Monday, August 29, 2016

College Football Playoff Predictor 2.0

Welcome all to the 2016 college football season!  As you may remember, last season I introduced a college football playoff prediction model.  As the playoff has become central to the sport, I figured it would be a worthwhile exercise to cook something up to gauge team's chances of reaching their desired destination.  For the most part, things went well.  Sure the top seven teams in the initial rankings missed the playoff, and Iowa was a little too beloved by my simple algorithm, but all in all it seemed to serve as a good barometer of who had the most to lose in any given week.  Still, there were some clear improvements to be made.

As a refresher, my initial model was quite simple:  I used final BCS/Playoff rankings from 1998-2014 to determine the likelihood of a team making the top four/playoff given their number of losses and conference membership (There were four buckets: 0, 1, and 2-loss teams from major conferences and 0-loss teams from elsewhere.  No one else has ever made the top 4).  I then simulated the season a bunch of times using ESPN's FPI metric to determine how likely each team was to fall into each bucket.  Over the course of the season, I noted the improvements that I wanted to make, as the initial model was purposefully just a skeleton.  And sure enough, I made most of those changes.  I didn't quite get to everything, but by and large I think this version of the model is much better (I'll show an example in a bit).  What follows are the details behind the changes.  If you're impatient and want to see the rankings, they're about halfway down.

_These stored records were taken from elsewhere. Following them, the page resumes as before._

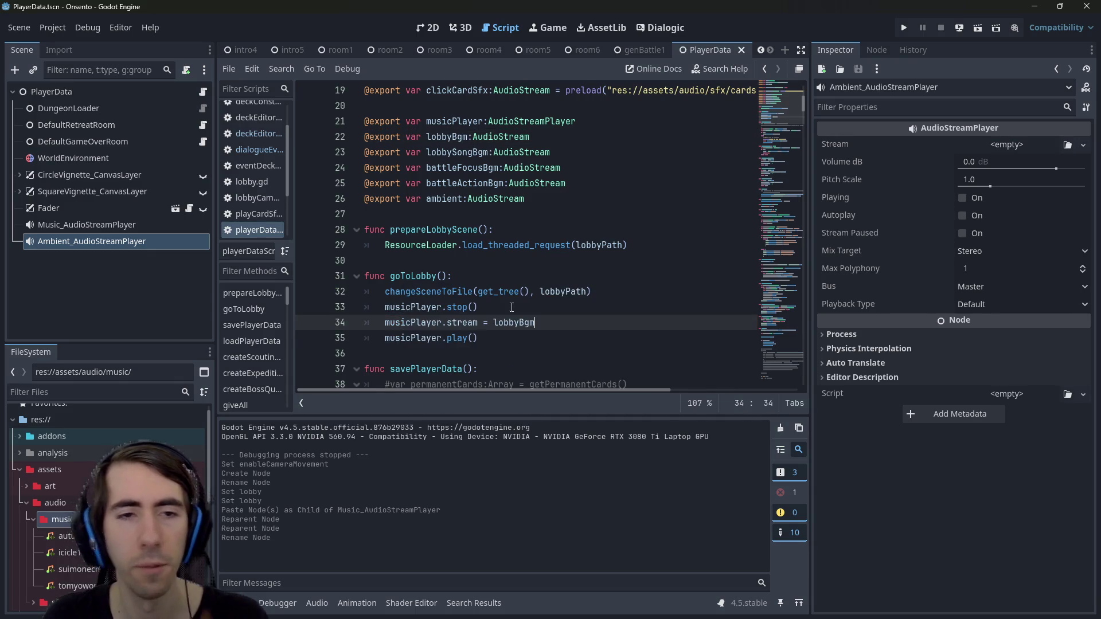
Insert blank lines above func goToLobby
{"action": "left_click", "coordinate": [491, 261]}
{"action": "key", "text": "Return"}
{"action": "key", "text": "Return"}
{"action": "key", "text": "Up"}
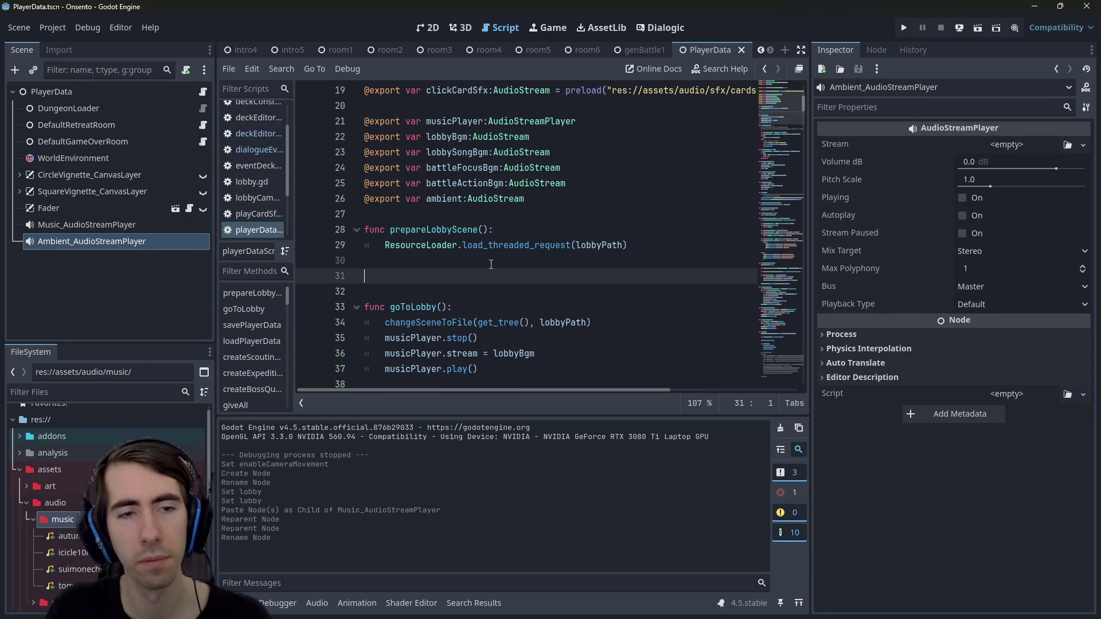
Complete the playMusic(inBgm:AudioStream, inAmbient:AudioStream) signature and move into its body
{"action": "type", "text": "y"}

Improvement #1: Other ratings systems exist

I used FPI exclusively last season for a few reasons.  One, it was updated early Sunday morning, so I could run my simulations as soon as possible.  Two, it was presented in points above/below average, which is easy to translate into spreads and thus, win probabilities.  Three, I follow some of the people behind FPI on Twitter, and I know they know what they're doing.  In all, FPI was a fine tool for the first go-around.

Still, there were issues.  FPI was very high on Baylor and TCU when most other ratings systems were more wary.  Sure enough, both teams lost a few games, and didn't end up being the surefire playoff bets that FPI thought they were.  But because my system relied only on FPI, TCU and Baylor remained a little higher all season than they should have been.  To be clear, FPI is still a good system, but like any metric it's subject to outliers.  Thus, I decided to add in two other metrics that fit the second and third criteria listed above: Jeff Sagarin's Pure Points metric and Bill Connelly's S&P+.  With these additional metrics in the fold, I hope to reduce the effect of outliers, and produce a more balanced picture of the coming season.

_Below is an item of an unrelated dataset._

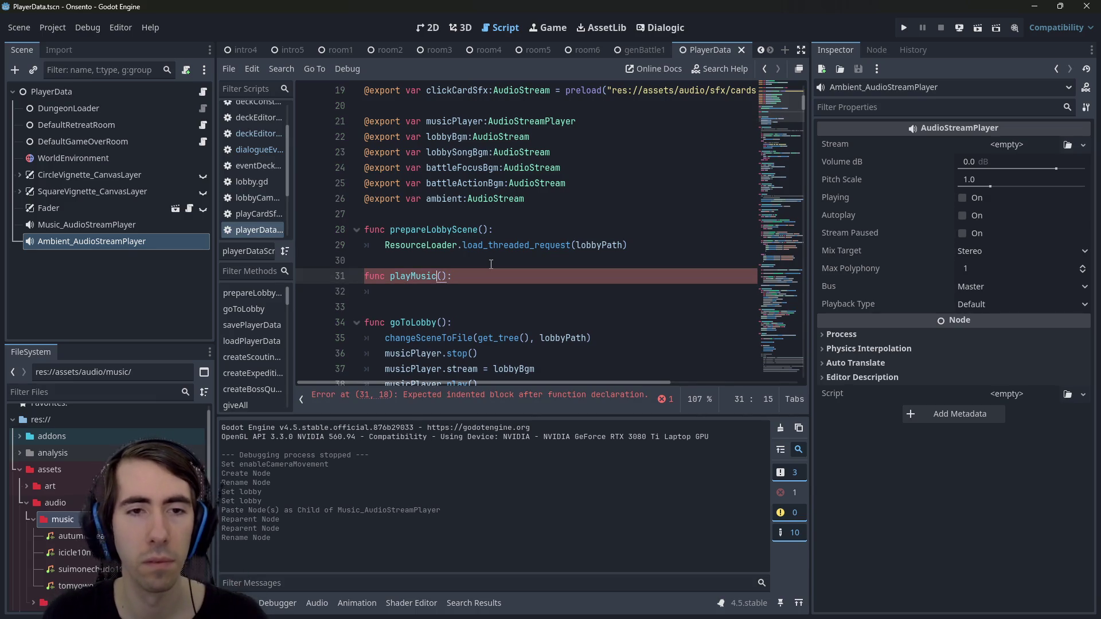
{"action": "type", "text": "tream:A"}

*You might ask, how am I going to combine these metrics?  Luckily, I saved all the data for these three ratings from last season, so I was able to compare that to actual results.  I used Solver to determine the combination of the ratings that best predicted those results.  The outcome was basically 0.5*FPI + 0.3*Sagarin + 0.2*S&P, so that is what I will use for this season.  I will continue to revisit this yearly.


Improvement #2: Strength of schedule matters (AKA The Alabama-Iowa Problem)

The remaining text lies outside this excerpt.